> Exercise materials:
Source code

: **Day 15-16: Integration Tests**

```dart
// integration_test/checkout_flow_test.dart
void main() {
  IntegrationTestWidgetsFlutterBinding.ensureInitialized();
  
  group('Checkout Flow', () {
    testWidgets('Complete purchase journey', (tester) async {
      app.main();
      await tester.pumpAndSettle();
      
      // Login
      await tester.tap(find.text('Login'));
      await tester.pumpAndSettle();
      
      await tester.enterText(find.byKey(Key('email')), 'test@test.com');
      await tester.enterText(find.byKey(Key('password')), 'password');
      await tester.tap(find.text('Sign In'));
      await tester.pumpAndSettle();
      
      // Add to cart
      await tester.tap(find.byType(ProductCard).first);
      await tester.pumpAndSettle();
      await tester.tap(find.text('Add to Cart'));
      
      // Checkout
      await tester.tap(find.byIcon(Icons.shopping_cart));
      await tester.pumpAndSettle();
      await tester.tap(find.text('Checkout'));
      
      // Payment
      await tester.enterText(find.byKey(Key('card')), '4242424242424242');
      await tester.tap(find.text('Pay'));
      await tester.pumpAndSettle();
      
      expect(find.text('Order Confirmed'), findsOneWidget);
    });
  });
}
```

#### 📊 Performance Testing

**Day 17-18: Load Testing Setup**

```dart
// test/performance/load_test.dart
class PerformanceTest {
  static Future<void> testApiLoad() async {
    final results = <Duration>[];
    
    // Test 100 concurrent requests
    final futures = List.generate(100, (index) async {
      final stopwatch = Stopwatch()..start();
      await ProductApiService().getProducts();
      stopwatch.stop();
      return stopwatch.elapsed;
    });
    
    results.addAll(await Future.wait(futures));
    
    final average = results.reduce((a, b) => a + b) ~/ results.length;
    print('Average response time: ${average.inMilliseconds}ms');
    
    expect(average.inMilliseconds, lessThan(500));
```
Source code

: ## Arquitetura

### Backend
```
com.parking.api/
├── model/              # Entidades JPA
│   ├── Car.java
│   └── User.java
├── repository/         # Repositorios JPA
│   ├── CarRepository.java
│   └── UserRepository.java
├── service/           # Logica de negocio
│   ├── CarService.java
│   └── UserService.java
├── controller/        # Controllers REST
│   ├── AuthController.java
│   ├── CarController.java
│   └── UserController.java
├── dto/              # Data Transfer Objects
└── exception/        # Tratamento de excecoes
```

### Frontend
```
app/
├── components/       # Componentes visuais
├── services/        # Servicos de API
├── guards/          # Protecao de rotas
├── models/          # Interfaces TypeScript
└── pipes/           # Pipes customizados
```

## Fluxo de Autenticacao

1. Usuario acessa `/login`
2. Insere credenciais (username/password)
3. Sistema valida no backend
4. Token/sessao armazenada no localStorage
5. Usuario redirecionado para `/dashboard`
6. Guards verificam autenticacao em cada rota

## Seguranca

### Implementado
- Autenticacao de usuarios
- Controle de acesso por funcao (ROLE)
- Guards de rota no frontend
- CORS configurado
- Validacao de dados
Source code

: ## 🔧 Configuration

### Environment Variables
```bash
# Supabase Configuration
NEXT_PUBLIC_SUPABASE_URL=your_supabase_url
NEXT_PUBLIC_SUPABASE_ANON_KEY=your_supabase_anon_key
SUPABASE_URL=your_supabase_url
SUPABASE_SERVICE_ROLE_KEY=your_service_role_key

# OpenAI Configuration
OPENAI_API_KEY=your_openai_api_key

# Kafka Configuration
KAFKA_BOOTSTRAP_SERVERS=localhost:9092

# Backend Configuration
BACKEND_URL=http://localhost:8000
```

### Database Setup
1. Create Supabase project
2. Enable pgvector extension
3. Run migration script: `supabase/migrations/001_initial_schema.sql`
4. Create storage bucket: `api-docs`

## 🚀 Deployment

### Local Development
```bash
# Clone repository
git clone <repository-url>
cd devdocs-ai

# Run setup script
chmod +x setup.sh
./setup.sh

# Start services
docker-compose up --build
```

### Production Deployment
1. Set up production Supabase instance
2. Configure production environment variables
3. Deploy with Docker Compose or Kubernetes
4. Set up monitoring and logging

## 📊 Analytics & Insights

> Exercise requirements: Each line in the listing is to be returned exactly.

> Written response:
Source code

: **Day 15-16: Integration Tests**

```dart
// integration_test/checkout_flow_test.dart
void main() {
  IntegrationTestWidgetsFlutterBinding.ensureInitialized();
  
  group('Checkout Flow', () {
    testWidgets('Complete purchase journey', (tester) async {
      app.main();
      await tester.pumpAndSettle();
      
      // Login
      await tester.tap(find.text('Login'));
      await tester.pumpAndSettle();
      
      await tester.enterText(find.byKey(Key('email')), 'test@test.com');
      await tester.enterText(find.byKey(Key('password')), 'password');
      await tester.tap(find.text('Sign In'));
      await tester.pumpAndSettle();
      
      // Add to cart
      await tester.tap(find.byType(ProductCard).first);
      await tester.pumpAndSettle();
      await tester.tap(find.text('Add to Cart'));
      
      // Checkout
      await tester.tap(find.byIcon(Icons.shopping_cart));
      await tester.pumpAndSettle();
      await tester.tap(find.text('Checkout'));
      
      // Payment
      await tester.enterText(find.byKey(Key('card')), '4242424242424242');
      await tester.tap(find.text('Pay'));
      await tester.pumpAndSettle();
      
      expect(find.text('Order Confirmed'), findsOneWidget);
    });
  });
}
```

#### 📊 Performance Testing

**Day 17-18: Load Testing Setup**

```dart
// test/performance/load_test.dart
class PerformanceTest {
  static Future<void> testApiLoad() async {
    final results = <Duration>[];
    
    // Test 100 concurrent requests
    final futures = List.generate(100, (index) async {
      final stopwatch = Stopwatch()..start();
      await ProductApiService().getProducts();
      stopwatch.stop();
      return stopwatch.elapsed;
    });
    
    results.addAll(await Future.wait(futures));
    
    final average = results.reduce((a, b) => a + b) ~/ results.length;
    print('Average response time: ${average.inMilliseconds}ms');
    
    expect(average.inMilliseconds, lessThan(500));
```
Source code

: ## Arquitetura

### Backend
```
com.parking.api/
├── model/              # Entidades JPA
│   ├── Car.java
│   └── User.java
├── repository/         # Repositorios JPA
│   ├── CarRepository.java
│   └── UserRepository.java
├── service/           # Logica de negocio
│   ├── CarService.java
│   └── UserService.java
├── controller/        # Controllers REST
│   ├── AuthController.java
│   ├── CarController.java
│   └── UserController.java
├── dto/              # Data Transfer Objects
└── exception/        # Tratamento de excecoes
```

### Frontend
```
app/
├── components/       # Componentes visuais
├── services/        # Servicos de API
├── guards/          # Protecao de rotas
├── models/          # Interfaces TypeScript
└── pipes/           # Pipes customizados
```

## Fluxo de Autenticacao

1. Usuario acessa `/login`
2. Insere credenciais (username/password)
3. Sistema valida no backend
4. Token/sessao armazenada no localStorage
5. Usuario redirecionado para `/dashboard`
6. Guards verificam autenticacao em cada rota

## Seguranca

### Implementado
- Autenticacao de usuarios
- Controle de acesso por funcao (ROLE)
- Guards de rota no frontend
- CORS configurado
- Validacao de dados
Source code

: ## 🔧 Configuration

### Environment Variables
```bash
# Supabase Configuration
NEXT_PUBLIC_SUPABASE_URL=your_supabase_url
NEXT_PUBLIC_SUPABASE_ANON_KEY=your_supabase_anon_key
SUPABASE_URL=your_supabase_url
SUPABASE_SERVICE_ROLE_KEY=your_service_role_key

# OpenAI Configuration
OPENAI_API_KEY=your_openai_api_key

# Kafka Configuration
KAFKA_BOOTSTRAP_SERVERS=localhost:9092

# Backend Configuration
BACKEND_URL=http://localhost:8000
```

### Database Setup
1. Create Supabase project
2. Enable pgvector extension
3. Run migration script: `supabase/migrations/001_initial_schema.sql`
4. Create storage bucket: `api-docs`

## 🚀 Deployment

### Local Development
```bash
# Clone repository
git clone <repository-url>
cd devdocs-ai

# Run setup script
chmod +x setup.sh
./setup.sh

# Start services
docker-compose up --build
```

### Production Deployment
1. Set up production Supabase instance
2. Configure production environment variables
3. Deploy with Docker Compose or Kubernetes
4. Set up monitoring and logging

## 📊 Analytics & Insights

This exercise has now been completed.